DIRECTIVE:
Reproduce, with no changes, the lines that start at the one containing "## Team Number" and end at the one containing "- Michael Xiong - Everything for P4", including both of those lines.

*** WORKING DATA

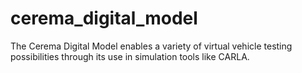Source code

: # cerema_digital_model
The Cerema Digital Model enables a variety of virtual vehicle testing possibilities through its use in simulation tools like CARLA. 
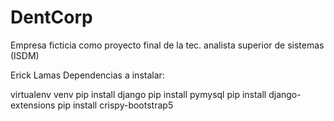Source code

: # DentCorp
Empresa ficticia como proyecto final de la tec. analista superior de sistemas (ISDM)

Erick Lamas
Dependencias a instalar:

virtualenv venv
pip install django
pip install pymysql
pip install django-extensions
pip install crispy-bootstrap5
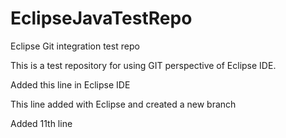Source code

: # EclipseJavaTestRepo

Eclipse Git integration test repo

This is a test repository for using GIT perspective of Eclipse IDE.

Added this line in Eclipse IDE

This line added with Eclipse and created a new branch

Added 11th line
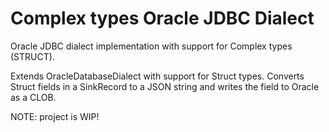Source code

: # Complex types Oracle JDBC Dialect
Oracle JDBC dialect implementation with support for Complex types (STRUCT).

Extends OracleDatabaseDialect with support for Struct types.
Converts Struct fields in a SinkRecord to a JSON string and writes the field to Oracle as a CLOB.

NOTE: project is WIP!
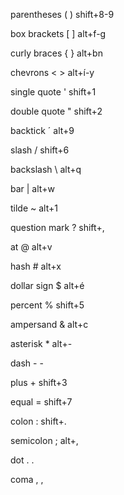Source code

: parentheses ( ) shift+8-9

box brackets [ ] alt+f-g

curly braces { } alt+bn

chevrons < > alt+í-y

single quote ' shift+1

double quote " shift+2

backtick ´ alt+9

slash / shift+6

backslash \ alt+q

bar | alt+w

tilde ~ alt+1

question mark ? shift+,

at @ alt+v

hash # alt+x

dollar sign $ alt+é

percent % shift+5

ampersand & alt+c

asterisk * alt+-

dash - -

plus + shift+3

equal = shift+7

colon : shift+.

semicolon ; alt+,

dot . .

coma , ,

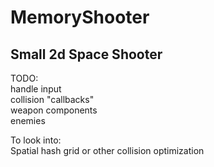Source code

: # MemoryShooter

## Small 2d Space Shooter

TODO:  
handle input  
collision "callbacks"  
weapon components  
enemies  

To look into:  
Spatial hash grid or other collision optimization  
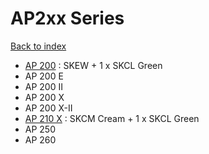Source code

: # AP2xx Series

[Back to index](../README.md)

- [AP 200](AP200/README.md) : SKEW + 1 x SKCL Green
- AP 200 E
- AP 200 II
- AP 200 X
- AP 200 X-II
- [AP 210 X](AP210X/README.md) : SKCM Cream + 1 x SKCL Green
- AP 250
- AP 260 
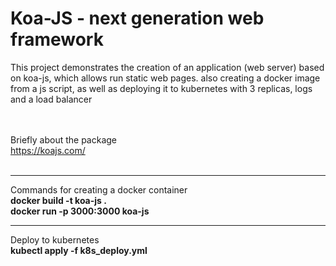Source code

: <H1><b>Koa-JS - next generation web framework</H1></b>
This project demonstrates the creation of an application (web server) based on koa-js, which allows
run static web pages. also creating a docker image from a js script, as well as deploying it to kubernetes
with 3 replicas, logs and a load balancer<br><br><br>


Briefly about the package<br>
https://koajs.com/<br><br>
<hr>
Commands for creating a docker container<br>
<b>docker build -t koa-js .<br>
docker run -p 3000:3000 koa-js<br></b>
<hr>
Deploy to kubernetes<br>
<b>kubectl apply -f k8s_deploy.yml<br></b>
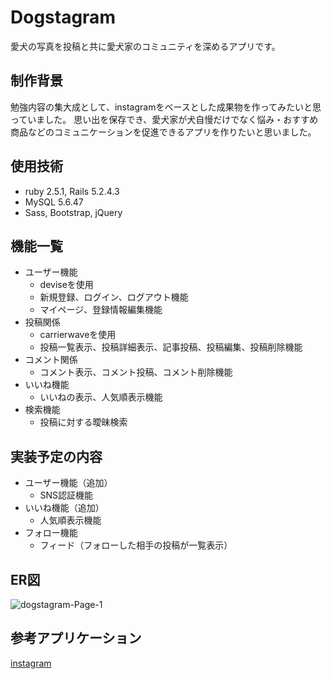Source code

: # Dogstagram
愛犬の写真を投稿と共に愛犬家のコミュニティを深めるアプリです。


## 制作背景
勉強内容の集大成として、instagramをベースとした成果物を作ってみたいと思っていました。
思い出を保存でき、愛犬家が犬自慢だけでなく悩み・おすすめ商品などのコミュニケーションを促進できるアプリを作りたいと思いました。


## 使用技術
- ruby 2.5.1, Rails 5.2.4.3
- MySQL 5.6.47
- Sass, Bootstrap, jQuery


## 機能一覧
- ユーザー機能
  - deviseを使用
  - 新規登録、ログイン、ログアウト機能
  - マイページ、登録情報編集機能
- 投稿関係
  - carrierwaveを使用
  - 投稿一覧表示、投稿詳細表示、記事投稿、投稿編集、投稿削除機能
- コメント関係
  - コメント表示、コメント投稿、コメント削除機能
- いいね機能
  - いいねの表示、人気順表示機能
- 検索機能
  - 投稿に対する曖昧検索


## 実装予定の内容
- ユーザー機能（追加）
  - SNS認証機能
- いいね機能（追加）
  - 人気順表示機能
- フォロー機能
  - フィード（フォローした相手の投稿が一覧表示）


## ER図
![dogstagram-Page-1](https://user-images.githubusercontent.com/65549551/88526960-916f7180-d037-11ea-9004-9f074bd2304b.png)


## 参考アプリケーション
[instagram](https://www.instagram.com/)
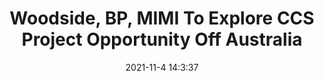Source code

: ---
"title": "Woodside, BP, MIMI To Explore CCS Project Opportunity Off Australia"
"date": "2021-11-4 14:3:37"
"feed_name": "RIGZONE"
"feed_website": "http://www.rigzone.com/"
"feed_rss": "http://www.rigzone.com/news/rss/rigzone_latest.aspx"
"link": "https://www.rigzone.com/news/woodside_bp_mimi_to_explore_ccs_project_opportunity_off_australia-04-nov-2021-166921-article/?rss=true"
"source": "None"
"file": "_posts/2021-1-1-254fbb0fb36c38ffe1e65544e2c96ec4e31ed009.md"
"accident": "0"
"drilling": "0"
"dead": "0"
"injured": "0"
"arrested": "0"
"place": "unknown place"
"where": "unknown site"
"causes": "unknown"
"place_uri": "unknown place"
---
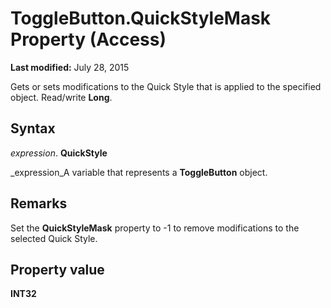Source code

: 
# ToggleButton.QuickStyleMask Property (Access)

 **Last modified:** July 28, 2015

Gets or sets modifications to the Quick Style that is applied to the specified object. Read/write  **Long**.

## Syntax

 _expression_. **QuickStyle**

 _expression_A variable that represents a  **ToggleButton** object.


## Remarks

Set the  **QuickStyleMask** property to -1 to remove modifications to the selected Quick Style.


## Property value

 **INT32**

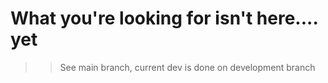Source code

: # What you're looking for isn't here.... yet
>> See main branch, current dev is done on development branch
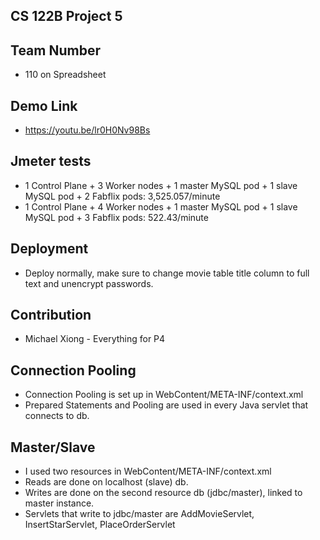 ## CS 122B Project 5

## Team Number
- 110 on Spreadsheet

## Demo Link
- https://youtu.be/lr0H0Nv98Bs

## Jmeter tests
- 1 Control Plane + 3 Worker nodes + 1 master MySQL pod + 1 slave MySQL pod + 2 Fabflix pods: 3,525.057/minute
- 1 Control Plane + 4 Worker nodes + 1 master MySQL pod + 1 slave MySQL pod + 3 Fabflix pods: 522.43/minute

## Deployment
- Deploy normally, make sure to change movie table title column to full text and unencrypt passwords.

## Contribution
- Michael Xiong - Everything for P4

## Connection Pooling
- Connection Pooling is set up in WebContent/META-INF/context.xml
- Prepared Statements and Pooling are used in every Java servlet that connects to db.

## Master/Slave
- I used two resources in WebContent/META-INF/context.xml
- Reads are done on localhost (slave) db.
- Writes are done on the second resource db (jdbc/master), linked to master instance.
- Servlets that write to jdbc/master are AddMovieServlet, InsertStarServlet, PlaceOrderServlet
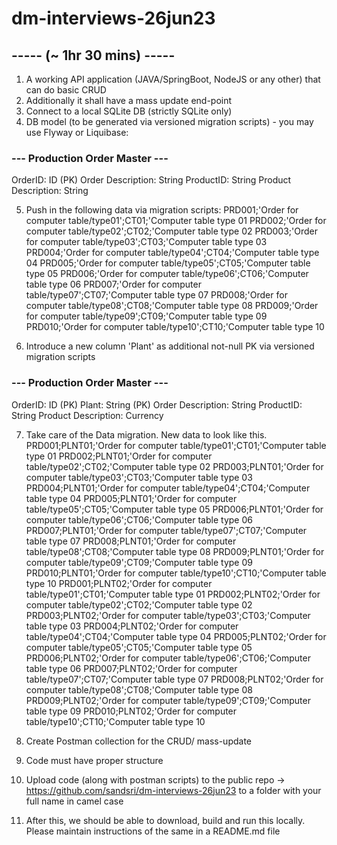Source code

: # dm-interviews-26jun23

## ----- (~ 1hr 30 mins) ----- 
1. A working API application (JAVA/SpringBoot, NodeJS or any other) that can do basic CRUD
2. Additionally it shall have a mass update end-point
3. Connect to a local SQLite DB (strictly SQLite only)
4. DB model (to be generated via versioned migration scripts) - you may use Flyway or Liquibase:

### --- Production Order Master ---
OrderID: ID (PK)
Order Description: String
ProductID: String
Product Description: String

5. Push in the following data via migration scripts:
PRD001;'Order for computer table/type01';CT01;'Computer table type 01
PRD002;'Order for computer table/type02';CT02;'Computer table type 02
PRD003;'Order for computer table/type03';CT03;'Computer table type 03
PRD004;'Order for computer table/type04';CT04;'Computer table type 04
PRD005;'Order for computer table/type05';CT05;'Computer table type 05
PRD006;'Order for computer table/type06';CT06;'Computer table type 06
PRD007;'Order for computer table/type07';CT07;'Computer table type 07
PRD008;'Order for computer table/type08';CT08;'Computer table type 08
PRD009;'Order for computer table/type09';CT09;'Computer table type 09
PRD010;'Order for computer table/type10';CT10;'Computer table type 10

6. Introduce a new column 'Plant' as additional not-null PK via versioned migration scripts

### --- Production Order Master ---
OrderID: ID (PK)
Plant: String (PK)
Order Description: String
ProductID: String
Product Description: Currency

7. Take care of the Data migration. New data to look like this.
PRD001;PLNT01;'Order for computer table/type01';CT01;'Computer table type 01
PRD002;PLNT01;'Order for computer table/type02';CT02;'Computer table type 02
PRD003;PLNT01;'Order for computer table/type03';CT03;'Computer table type 03
PRD004;PLNT01;'Order for computer table/type04';CT04;'Computer table type 04
PRD005;PLNT01;'Order for computer table/type05';CT05;'Computer table type 05
PRD006;PLNT01;'Order for computer table/type06';CT06;'Computer table type 06
PRD007;PLNT01;'Order for computer table/type07';CT07;'Computer table type 07
PRD008;PLNT01;'Order for computer table/type08';CT08;'Computer table type 08
PRD009;PLNT01;'Order for computer table/type09';CT09;'Computer table type 09
PRD010;PLNT01;'Order for computer table/type10';CT10;'Computer table type 10
PRD001;PLNT02;'Order for computer table/type01';CT01;'Computer table type 01
PRD002;PLNT02;'Order for computer table/type02';CT02;'Computer table type 02
PRD003;PLNT02;'Order for computer table/type03';CT03;'Computer table type 03
PRD004;PLNT02;'Order for computer table/type04';CT04;'Computer table type 04
PRD005;PLNT02;'Order for computer table/type05';CT05;'Computer table type 05
PRD006;PLNT02;'Order for computer table/type06';CT06;'Computer table type 06
PRD007;PLNT02;'Order for computer table/type07';CT07;'Computer table type 07
PRD008;PLNT02;'Order for computer table/type08';CT08;'Computer table type 08
PRD009;PLNT02;'Order for computer table/type09';CT09;'Computer table type 09
PRD010;PLNT02;'Order for computer table/type10';CT10;'Computer table type 10

8. Create Postman collection for the CRUD/ mass-update
9. Code must have proper structure
10. Upload code (along with postman scripts) to the public repo -> https://github.com/sandsri/dm-interviews-26jun23 to a folder with your full name in camel case
11. After this, we should be able to download, build and run this locally. Please maintain instructions of the same in a README.md file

******

SOLUTION FOR THIS PROBLEM:
## Team Number
- 110 on Spreadsheet

## Demo Link
- https://youtu.be/lr0H0Nv98Bs

## Jmeter tests
- 1 Control Plane + 3 Worker nodes + 1 master MySQL pod + 1 slave MySQL pod + 2 Fabflix pods: 3,525.057/minute
- 1 Control Plane + 4 Worker nodes + 1 master MySQL pod + 1 slave MySQL pod + 3 Fabflix pods: 522.43/minute

## Deployment
- Deploy normally, make sure to change movie table title column to full text and unencrypt passwords.

## Contribution
- Michael Xiong - Everything for P4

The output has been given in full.